**TASK DIRECTIONS**.
Take from the material every line that contains the word "Grosso".

**DATA EXTRACT**.
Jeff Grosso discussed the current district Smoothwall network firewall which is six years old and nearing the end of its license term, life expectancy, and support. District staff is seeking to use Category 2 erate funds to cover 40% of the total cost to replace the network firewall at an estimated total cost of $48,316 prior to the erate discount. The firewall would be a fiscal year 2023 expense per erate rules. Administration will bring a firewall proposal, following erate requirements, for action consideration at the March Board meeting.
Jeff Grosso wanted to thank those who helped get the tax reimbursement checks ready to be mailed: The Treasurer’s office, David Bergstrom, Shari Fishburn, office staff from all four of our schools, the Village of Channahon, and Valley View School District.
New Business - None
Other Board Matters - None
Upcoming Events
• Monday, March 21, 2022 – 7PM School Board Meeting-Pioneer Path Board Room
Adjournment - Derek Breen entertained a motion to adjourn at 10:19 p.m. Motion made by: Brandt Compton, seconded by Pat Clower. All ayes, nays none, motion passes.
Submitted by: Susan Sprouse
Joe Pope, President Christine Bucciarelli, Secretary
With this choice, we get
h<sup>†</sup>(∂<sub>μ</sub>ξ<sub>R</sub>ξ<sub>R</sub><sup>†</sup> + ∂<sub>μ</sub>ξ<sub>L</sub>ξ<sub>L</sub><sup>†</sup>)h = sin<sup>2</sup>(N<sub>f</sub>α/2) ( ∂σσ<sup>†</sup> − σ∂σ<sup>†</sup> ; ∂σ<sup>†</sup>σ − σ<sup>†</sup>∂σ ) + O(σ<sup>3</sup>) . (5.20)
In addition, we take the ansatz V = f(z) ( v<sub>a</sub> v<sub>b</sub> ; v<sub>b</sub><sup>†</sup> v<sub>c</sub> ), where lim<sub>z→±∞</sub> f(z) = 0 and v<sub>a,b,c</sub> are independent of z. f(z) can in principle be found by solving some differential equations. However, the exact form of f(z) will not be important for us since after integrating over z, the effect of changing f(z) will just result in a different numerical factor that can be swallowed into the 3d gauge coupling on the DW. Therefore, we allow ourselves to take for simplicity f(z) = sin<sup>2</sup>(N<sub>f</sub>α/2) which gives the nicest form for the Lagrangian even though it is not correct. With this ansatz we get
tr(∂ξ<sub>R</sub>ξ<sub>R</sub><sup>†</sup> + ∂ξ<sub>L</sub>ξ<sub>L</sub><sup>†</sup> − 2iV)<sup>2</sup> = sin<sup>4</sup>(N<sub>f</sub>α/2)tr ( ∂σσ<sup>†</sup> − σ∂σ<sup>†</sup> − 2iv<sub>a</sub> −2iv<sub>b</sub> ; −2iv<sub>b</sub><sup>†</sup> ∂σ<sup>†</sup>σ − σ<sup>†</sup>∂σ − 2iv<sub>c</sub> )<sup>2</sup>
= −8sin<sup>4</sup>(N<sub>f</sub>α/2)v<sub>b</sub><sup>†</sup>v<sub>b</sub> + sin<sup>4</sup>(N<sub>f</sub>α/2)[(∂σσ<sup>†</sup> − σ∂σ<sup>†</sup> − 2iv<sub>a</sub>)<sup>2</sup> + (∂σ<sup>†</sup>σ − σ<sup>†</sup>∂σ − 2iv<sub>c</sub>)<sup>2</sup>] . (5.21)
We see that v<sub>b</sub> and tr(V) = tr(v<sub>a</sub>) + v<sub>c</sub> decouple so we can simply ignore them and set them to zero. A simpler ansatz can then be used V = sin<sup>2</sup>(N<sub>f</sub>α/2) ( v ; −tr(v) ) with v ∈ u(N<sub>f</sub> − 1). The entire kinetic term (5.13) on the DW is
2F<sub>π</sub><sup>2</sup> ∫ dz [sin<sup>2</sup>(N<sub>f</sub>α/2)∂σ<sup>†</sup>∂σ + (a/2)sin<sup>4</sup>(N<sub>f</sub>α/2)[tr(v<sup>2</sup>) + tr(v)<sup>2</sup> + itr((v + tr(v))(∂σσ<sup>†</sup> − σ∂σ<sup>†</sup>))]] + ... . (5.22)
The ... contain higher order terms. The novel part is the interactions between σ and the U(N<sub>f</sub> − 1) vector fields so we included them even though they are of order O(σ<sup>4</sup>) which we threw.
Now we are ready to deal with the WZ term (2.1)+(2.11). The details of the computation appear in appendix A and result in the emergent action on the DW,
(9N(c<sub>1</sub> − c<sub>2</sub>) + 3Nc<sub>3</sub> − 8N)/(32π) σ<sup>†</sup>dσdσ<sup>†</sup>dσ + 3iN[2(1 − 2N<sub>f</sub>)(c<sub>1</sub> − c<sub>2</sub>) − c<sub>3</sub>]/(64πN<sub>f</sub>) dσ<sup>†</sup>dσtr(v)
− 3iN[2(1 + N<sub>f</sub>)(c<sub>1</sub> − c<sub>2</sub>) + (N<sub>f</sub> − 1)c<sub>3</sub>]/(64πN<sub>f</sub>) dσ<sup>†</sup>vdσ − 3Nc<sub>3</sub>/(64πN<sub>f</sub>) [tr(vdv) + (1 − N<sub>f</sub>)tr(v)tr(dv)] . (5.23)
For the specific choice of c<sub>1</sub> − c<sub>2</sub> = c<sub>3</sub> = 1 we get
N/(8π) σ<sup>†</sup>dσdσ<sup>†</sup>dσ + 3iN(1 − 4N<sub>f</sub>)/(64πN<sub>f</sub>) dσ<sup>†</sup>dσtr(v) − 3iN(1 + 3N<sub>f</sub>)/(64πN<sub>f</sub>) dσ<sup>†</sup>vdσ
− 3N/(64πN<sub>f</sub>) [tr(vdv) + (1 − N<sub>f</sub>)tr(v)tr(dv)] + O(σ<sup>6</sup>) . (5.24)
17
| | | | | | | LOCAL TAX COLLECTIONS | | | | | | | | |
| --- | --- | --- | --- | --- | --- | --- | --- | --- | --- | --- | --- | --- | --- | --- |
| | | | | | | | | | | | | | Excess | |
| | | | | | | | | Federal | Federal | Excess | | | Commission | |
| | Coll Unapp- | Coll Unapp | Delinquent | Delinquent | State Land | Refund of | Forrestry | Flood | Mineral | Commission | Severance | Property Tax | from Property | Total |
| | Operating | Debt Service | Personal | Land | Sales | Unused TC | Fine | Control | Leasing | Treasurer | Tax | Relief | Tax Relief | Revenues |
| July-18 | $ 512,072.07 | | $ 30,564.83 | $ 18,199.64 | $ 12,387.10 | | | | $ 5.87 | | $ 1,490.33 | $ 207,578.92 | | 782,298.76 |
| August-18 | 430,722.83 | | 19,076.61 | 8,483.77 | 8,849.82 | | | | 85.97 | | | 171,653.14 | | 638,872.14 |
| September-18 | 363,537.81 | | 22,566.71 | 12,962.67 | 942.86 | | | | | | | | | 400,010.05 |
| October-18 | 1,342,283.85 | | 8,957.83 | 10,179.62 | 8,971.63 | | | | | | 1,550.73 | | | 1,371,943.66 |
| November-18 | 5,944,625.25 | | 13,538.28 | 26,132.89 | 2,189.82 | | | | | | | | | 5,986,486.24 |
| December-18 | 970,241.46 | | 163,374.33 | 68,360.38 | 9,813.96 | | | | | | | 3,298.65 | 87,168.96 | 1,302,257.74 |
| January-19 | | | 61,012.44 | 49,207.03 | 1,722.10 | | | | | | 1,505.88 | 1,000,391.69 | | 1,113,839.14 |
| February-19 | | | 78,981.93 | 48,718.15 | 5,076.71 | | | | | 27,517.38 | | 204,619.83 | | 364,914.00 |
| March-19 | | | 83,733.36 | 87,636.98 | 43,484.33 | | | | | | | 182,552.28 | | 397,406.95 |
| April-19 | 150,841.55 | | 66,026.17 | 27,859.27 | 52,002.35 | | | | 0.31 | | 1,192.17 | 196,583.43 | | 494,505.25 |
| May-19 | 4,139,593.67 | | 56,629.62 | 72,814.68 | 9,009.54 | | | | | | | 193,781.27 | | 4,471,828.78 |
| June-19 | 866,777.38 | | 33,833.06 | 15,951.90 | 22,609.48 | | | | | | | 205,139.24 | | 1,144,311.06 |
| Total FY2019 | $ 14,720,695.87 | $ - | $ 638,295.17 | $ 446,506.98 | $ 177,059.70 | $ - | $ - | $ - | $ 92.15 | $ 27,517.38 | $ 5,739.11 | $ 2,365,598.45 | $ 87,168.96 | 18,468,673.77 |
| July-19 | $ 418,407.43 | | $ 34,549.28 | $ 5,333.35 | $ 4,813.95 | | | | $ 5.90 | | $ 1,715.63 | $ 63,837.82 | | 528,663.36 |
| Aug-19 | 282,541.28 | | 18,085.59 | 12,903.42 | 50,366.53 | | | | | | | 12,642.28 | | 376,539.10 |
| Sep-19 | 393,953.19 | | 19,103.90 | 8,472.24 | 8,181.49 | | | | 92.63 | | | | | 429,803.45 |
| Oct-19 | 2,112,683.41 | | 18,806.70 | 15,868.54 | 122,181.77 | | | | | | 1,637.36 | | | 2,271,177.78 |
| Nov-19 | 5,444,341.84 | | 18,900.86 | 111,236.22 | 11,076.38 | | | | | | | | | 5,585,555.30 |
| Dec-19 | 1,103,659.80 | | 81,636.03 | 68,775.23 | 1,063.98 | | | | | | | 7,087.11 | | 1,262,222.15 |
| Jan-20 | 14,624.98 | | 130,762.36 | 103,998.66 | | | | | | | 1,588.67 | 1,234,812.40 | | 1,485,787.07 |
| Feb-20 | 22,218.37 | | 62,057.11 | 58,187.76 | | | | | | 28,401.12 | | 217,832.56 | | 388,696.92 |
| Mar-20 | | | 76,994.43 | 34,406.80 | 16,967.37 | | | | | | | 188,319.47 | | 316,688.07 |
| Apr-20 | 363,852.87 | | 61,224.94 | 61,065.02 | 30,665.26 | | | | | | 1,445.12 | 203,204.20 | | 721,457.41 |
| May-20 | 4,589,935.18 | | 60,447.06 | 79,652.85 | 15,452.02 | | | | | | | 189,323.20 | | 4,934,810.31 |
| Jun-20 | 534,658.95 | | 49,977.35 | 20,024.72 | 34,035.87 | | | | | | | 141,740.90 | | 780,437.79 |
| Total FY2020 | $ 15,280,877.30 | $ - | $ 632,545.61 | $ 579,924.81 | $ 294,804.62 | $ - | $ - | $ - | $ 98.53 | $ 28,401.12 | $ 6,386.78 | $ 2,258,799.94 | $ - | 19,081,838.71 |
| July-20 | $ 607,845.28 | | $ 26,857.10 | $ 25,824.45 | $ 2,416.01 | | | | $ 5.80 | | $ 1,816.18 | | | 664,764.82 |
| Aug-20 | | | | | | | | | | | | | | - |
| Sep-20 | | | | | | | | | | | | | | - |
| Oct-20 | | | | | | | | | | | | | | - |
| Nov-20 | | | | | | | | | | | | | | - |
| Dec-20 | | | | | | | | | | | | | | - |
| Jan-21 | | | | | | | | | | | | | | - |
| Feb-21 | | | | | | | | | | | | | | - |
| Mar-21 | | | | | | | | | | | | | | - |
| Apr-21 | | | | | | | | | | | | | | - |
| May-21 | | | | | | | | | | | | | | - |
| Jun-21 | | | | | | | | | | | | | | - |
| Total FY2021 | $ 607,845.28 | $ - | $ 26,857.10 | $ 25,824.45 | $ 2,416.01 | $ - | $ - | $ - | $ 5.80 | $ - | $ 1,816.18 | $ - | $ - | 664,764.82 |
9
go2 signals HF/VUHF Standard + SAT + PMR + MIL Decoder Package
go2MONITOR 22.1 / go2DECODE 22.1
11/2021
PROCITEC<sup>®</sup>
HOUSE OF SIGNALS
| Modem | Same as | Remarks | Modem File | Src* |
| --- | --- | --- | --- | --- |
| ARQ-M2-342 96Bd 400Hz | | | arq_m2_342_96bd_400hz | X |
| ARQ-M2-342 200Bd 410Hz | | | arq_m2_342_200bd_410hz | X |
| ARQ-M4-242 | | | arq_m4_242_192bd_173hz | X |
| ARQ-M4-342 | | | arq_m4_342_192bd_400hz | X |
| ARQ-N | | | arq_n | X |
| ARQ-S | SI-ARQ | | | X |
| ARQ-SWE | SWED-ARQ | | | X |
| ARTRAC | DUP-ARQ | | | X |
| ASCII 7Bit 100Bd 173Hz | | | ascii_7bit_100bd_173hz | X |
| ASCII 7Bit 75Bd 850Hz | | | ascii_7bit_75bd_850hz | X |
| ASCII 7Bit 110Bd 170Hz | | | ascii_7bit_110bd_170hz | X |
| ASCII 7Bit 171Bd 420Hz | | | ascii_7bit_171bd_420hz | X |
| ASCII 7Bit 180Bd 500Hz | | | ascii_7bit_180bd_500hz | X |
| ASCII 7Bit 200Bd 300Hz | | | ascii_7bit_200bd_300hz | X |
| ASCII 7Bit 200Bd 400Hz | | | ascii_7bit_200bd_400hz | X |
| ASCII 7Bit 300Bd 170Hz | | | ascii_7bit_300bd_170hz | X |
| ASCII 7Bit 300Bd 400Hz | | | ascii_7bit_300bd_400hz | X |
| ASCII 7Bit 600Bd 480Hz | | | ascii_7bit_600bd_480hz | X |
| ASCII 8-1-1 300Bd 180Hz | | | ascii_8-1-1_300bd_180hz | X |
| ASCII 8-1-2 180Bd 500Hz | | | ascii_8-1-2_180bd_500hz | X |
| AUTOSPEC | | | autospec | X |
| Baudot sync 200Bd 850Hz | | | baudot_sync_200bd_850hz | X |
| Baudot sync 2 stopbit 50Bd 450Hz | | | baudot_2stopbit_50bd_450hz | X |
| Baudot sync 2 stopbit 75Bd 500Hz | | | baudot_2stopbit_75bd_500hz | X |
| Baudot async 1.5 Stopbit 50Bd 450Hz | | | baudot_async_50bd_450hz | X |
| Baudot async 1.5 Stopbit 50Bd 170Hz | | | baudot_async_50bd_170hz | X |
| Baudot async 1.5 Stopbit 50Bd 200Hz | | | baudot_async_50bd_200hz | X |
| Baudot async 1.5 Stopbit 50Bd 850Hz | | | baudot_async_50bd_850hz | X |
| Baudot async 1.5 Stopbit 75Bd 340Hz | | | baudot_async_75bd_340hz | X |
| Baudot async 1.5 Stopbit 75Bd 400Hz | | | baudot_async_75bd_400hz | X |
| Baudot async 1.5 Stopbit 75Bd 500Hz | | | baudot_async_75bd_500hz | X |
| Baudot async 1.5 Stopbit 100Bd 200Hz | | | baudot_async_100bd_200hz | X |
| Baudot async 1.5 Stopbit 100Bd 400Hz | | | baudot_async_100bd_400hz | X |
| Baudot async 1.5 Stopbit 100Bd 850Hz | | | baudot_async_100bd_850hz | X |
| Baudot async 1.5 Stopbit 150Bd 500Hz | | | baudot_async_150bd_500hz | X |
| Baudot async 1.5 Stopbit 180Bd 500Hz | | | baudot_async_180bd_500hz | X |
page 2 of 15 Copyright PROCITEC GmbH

**COMPLETED EXERCISE**.
Jeff Grosso discussed the current district Smoothwall network firewall which is six years old and nearing the end of its license term, life expectancy, and support. District staff is seeking to use Category 2 erate funds to cover 40% of the total cost to replace the network firewall at an estimated total cost of $48,316 prior to the erate discount. The firewall would be a fiscal year 2023 expense per erate rules. Administration will bring a firewall proposal, following erate requirements, for action consideration at the March Board meeting.
Jeff Grosso wanted to thank those who helped get the tax reimbursement checks ready to be mailed: The Treasurer’s office, David Bergstrom, Shari Fishburn, office staff from all four of our schools, the Village of Channahon, and Valley View School District.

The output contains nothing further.